> TASK GOAL: Bring back every record exactly, except for the pictures, which stay out.

##########

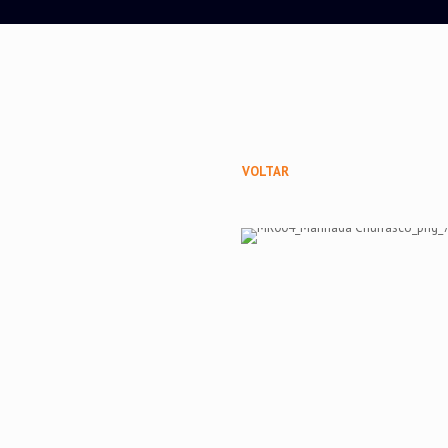
VOLTAR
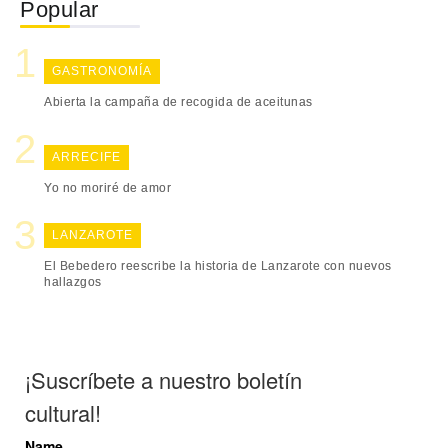
Popular
GASTRONOMÍA
Abierta la campaña de recogida de aceitunas
ARRECIFE
Yo no moriré de amor
LANZAROTE
El Bebedero reescribe la historia de Lanzarote con nuevos
hallazgos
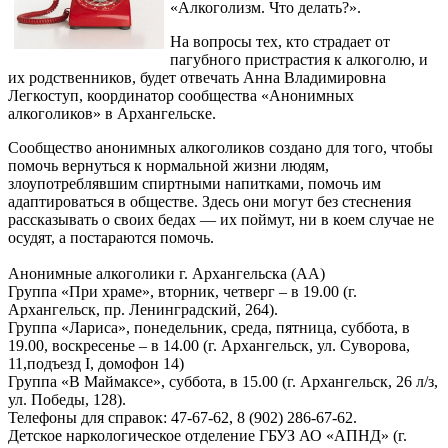
«Алкоголизм. Что делать?».
На вопросы тех, кто страдает от
пагубного пристрастия к алкоголю, и
их родственников, будет отвечать Анна Владимировна
Легкоступ, координатор сообщества «Анонимных
алкоголиков» в Архангельске.
Сообщество анонимных алкоголиков создано для того, чтобы
помочь вернуться к нормальной жизни людям,
злоупотреблявшим спиртными напитками, помочь им
адаптироваться в обществе. Здесь они могут без стеснения
рассказывать о своих бедах — их поймут, ни в коем случае не
осудят, а постараются помочь.
Анонимные алкоголики г. Архангельска (АА)
Группа «При храме», вторник, четверг – в 19.00 (г.
Архангельск, пр. Ленинградский, 264).
Группа «Лариса», понедельник, среда, пятница, суббота, в
19.00, воскресенье – в 14.00 (г. Архангельск, ул. Суворова,
11,подъезд I, домофон 14)
Группа «В Маймаксе», суббота, в 15.00 (г. Архангельск, 26 л/з,
ул. Победы, 128).
Телефоны для справок: 47-67-62, 8 (902) 286-67-62.
Детское наркологическое отделение ГБУЗ АО «АПНД» (г.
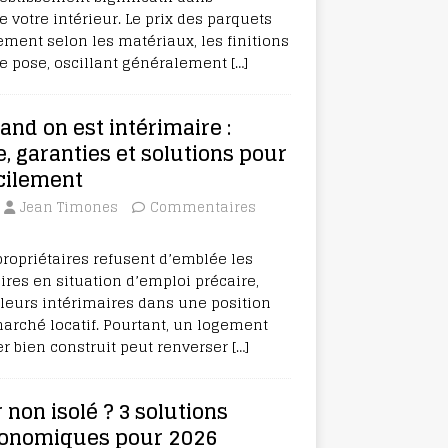
votre intérieur. Le prix des parquets
ement selon les matériaux, les finitions
e pose, oscillant généralement
[…]
nd on est intérimaire :
e, garanties et solutions pour
acilement
Jean Timones
Commentaires
propriétaires refusent d’emblée les
ires en situation d’emploi précaire,
lleurs intérimaires dans une position
marché locatif. Pourtant, un logement
er bien construit peut renverser
[…]
 non isolé ? 3 solutions
conomiques pour 2026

##########

> TASK OUTPUT:
VOLTAR
Popular
GASTRONOMÍA
Abierta la campaña de recogida de aceitunas
ARRECIFE
Yo no moriré de amor
LANZAROTE
El Bebedero reescribe la historia de Lanzarote con nuevos
hallazgos
«Алкоголизм. Что делать?».
На вопросы тех, кто страдает от
пагубного пристрастия к алкоголю, и
их родственников, будет отвечать Анна Владимировна
Легкоступ, координатор сообщества «Анонимных
алкоголиков» в Архангельске.
Сообщество анонимных алкоголиков создано для того, чтобы
помочь вернуться к нормальной жизни людям,
злоупотреблявшим спиртными напитками, помочь им
адаптироваться в обществе. Здесь они могут без стеснения
рассказывать о своих бедах — их поймут, ни в коем случае не
осудят, а постараются помочь.
Анонимные алкоголики г. Архангельска (АА)
Группа «При храме», вторник, четверг – в 19.00 (г.
Архангельск, пр. Ленинградский, 264).
Группа «Лариса», понедельник, среда, пятница, суббота, в
19.00, воскресенье – в 14.00 (г. Архангельск, ул. Суворова,
11,подъезд I, домофон 14)
Группа «В Маймаксе», суббота, в 15.00 (г. Архангельск, 26 л/з,
ул. Победы, 128).
Телефоны для справок: 47-67-62, 8 (902) 286-67-62.
Детское наркологическое отделение ГБУЗ АО «АПНД» (г.
votre intérieur. Le prix des parquets
ement selon les matériaux, les finitions
e pose, oscillant généralement
[…]
nd on est intérimaire :
e, garanties et solutions pour
acilement
Jean Timones
Commentaires
propriétaires refusent d’emblée les
ires en situation d’emploi précaire,
lleurs intérimaires dans une position
marché locatif. Pourtant, un logement
er bien construit peut renverser
[…]
 non isolé ? 3 solutions
conomiques pour 2026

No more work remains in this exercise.